North falls to 4A No. 4 Millers in 8 innings

Ryan Rayburn

The way Saturday afternoon’s baseball game started out, Columbus North was on its way to getting run-ruled by Noblesville.

But after falling behind 6-0 in the second inning, the Bull Dogs staged a comeback. They rallied to send the game into extra innings before the Class 4A No. 4 Millers scored four times in the eighth to escape with an 11-7 victory.

“We didn’t lay over,” North coach Mike Bodart said. “We’re really starting to show that level of grit that we’re not going to just roll over. Teams are going to have to play us a full seven, or in this case, eight innings. We’re not going to give anything away even if we give them some runs early on.”

After scoring an unearned run in the first, Noblesville (11-3) plated five runs in the second off Bull Dog starter Conner Hensley. North (6-6) got on the board with two runs in the bottom of the second on a two-run single by Kyler Hashman.

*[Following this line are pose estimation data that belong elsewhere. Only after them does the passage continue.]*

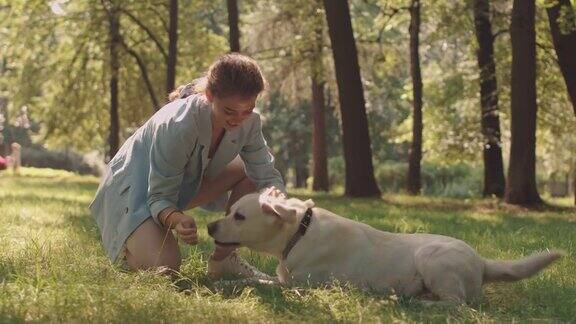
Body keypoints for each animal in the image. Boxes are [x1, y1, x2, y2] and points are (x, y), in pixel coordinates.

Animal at [208, 191, 564, 302]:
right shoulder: (282, 278)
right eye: (229, 210)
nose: (209, 226)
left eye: (239, 216)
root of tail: (481, 261)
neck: (300, 231)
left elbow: (256, 282)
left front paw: (223, 283)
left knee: (458, 305)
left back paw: (418, 303)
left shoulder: (299, 286)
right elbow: (257, 277)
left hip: (432, 259)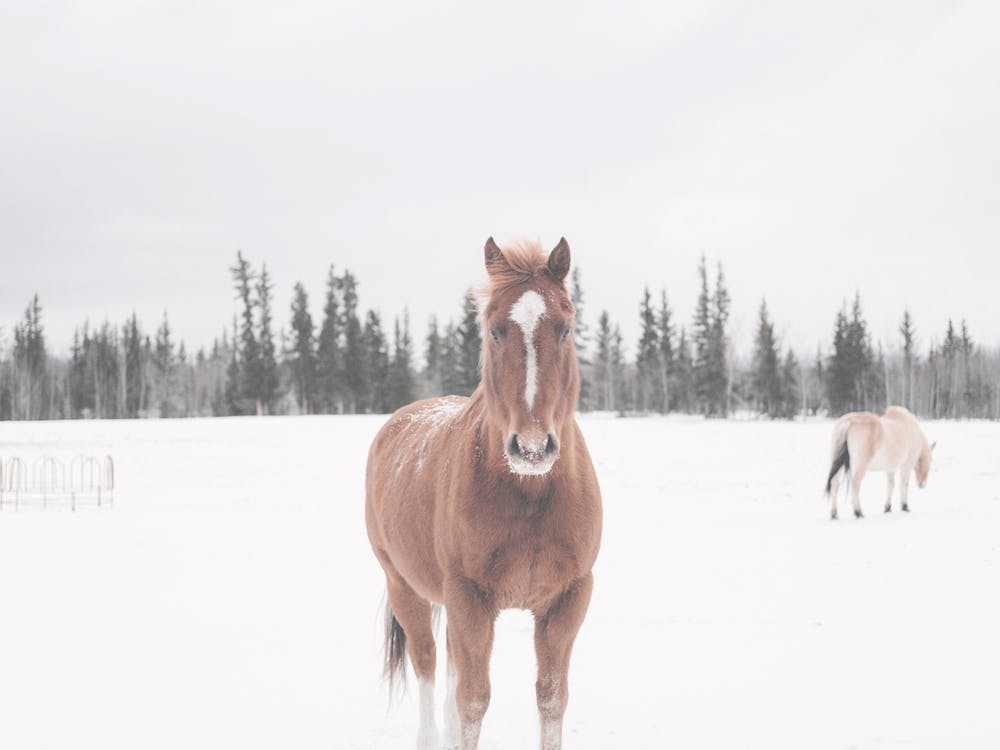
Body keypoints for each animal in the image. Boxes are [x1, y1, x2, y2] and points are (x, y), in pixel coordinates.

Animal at [365, 237, 603, 750]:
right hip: (405, 588)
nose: (532, 447)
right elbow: (473, 701)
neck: (529, 494)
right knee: (429, 666)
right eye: (494, 331)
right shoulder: (469, 598)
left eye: (566, 328)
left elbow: (551, 699)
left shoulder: (568, 599)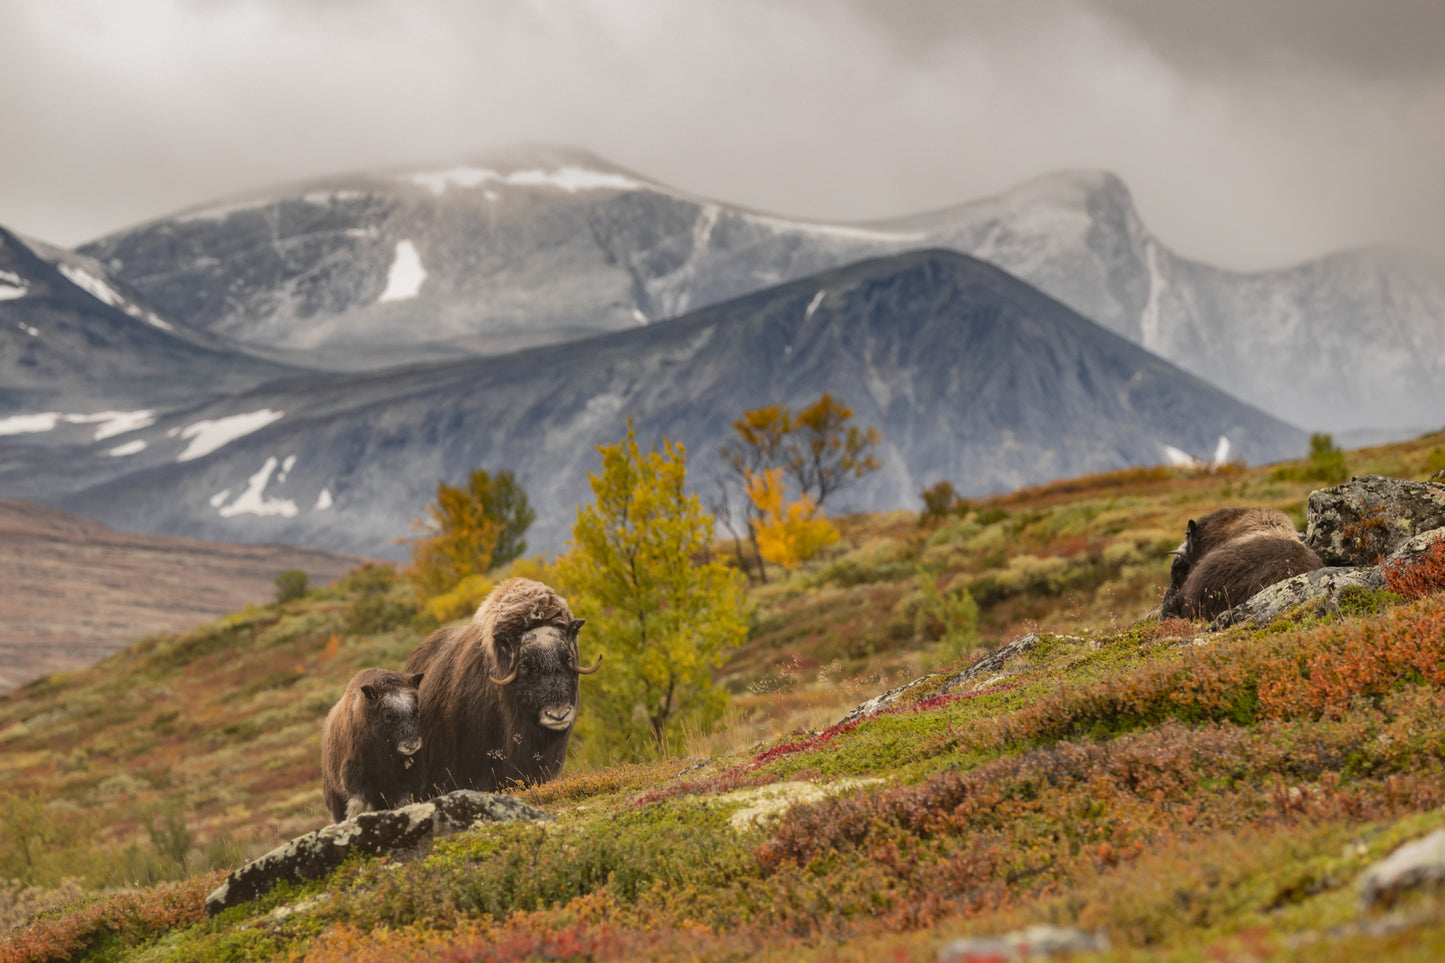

After the Millers scored another unearned run off reliever Ryan Rayburn in the third to take a 7-2 lead, the Bull Dogs scored single runs in the third and fourth on sacrifice flies by Hensley and Hashman.

North then added two runs in the fourth on RBI-singles by Blake Osbourne and Rayburn to cut it to 7-6. An RBI-single by Hensley in the sixth tied the game.

Meanwhile, Rayburn shut down Noblesville from the third-through-sixth innings, allowing no hits and one unearned run in four innings.

“That was real huge for Ryan to come in and give us a successful four innings,” Bodart said. “He was just real efficient and real gutsy. Truthfully, the game was starting to get out of hand, and then he kind of came in and calmed it down. We got a run here and a run there, and we kept chipping away at it.”

Joey Fry came on and kept the Millers off the board in the seventh, but after the Bull Dogs went 1-2-3 in the bottom of the seventh, Noblesville scored four runs on five hits in the top of the eighth.

Hensley finished 2 for 4 with two RBIs, and Dillon James went 2 for 4 for North. Hashman had three RBIs.

The Bull Dogs had a three-game winning streak snapped. They were scheduled to play Floyd Central on Friday, but that game was rained out and will not be made up.

“We’ve really over the past week since the Silver Creek game started to understand what we’re supposed to do and are showing some desire and some grit,” Bodart said. “You hate losing games, period, and they’re miserable that we lost because they felt like it right there in our grasp. I’m not a big moral victory person, but we had double-digit hits, and we’re minimizing our strikeouts. So we’re really showing some growth, and our trajectory is really on a good path.”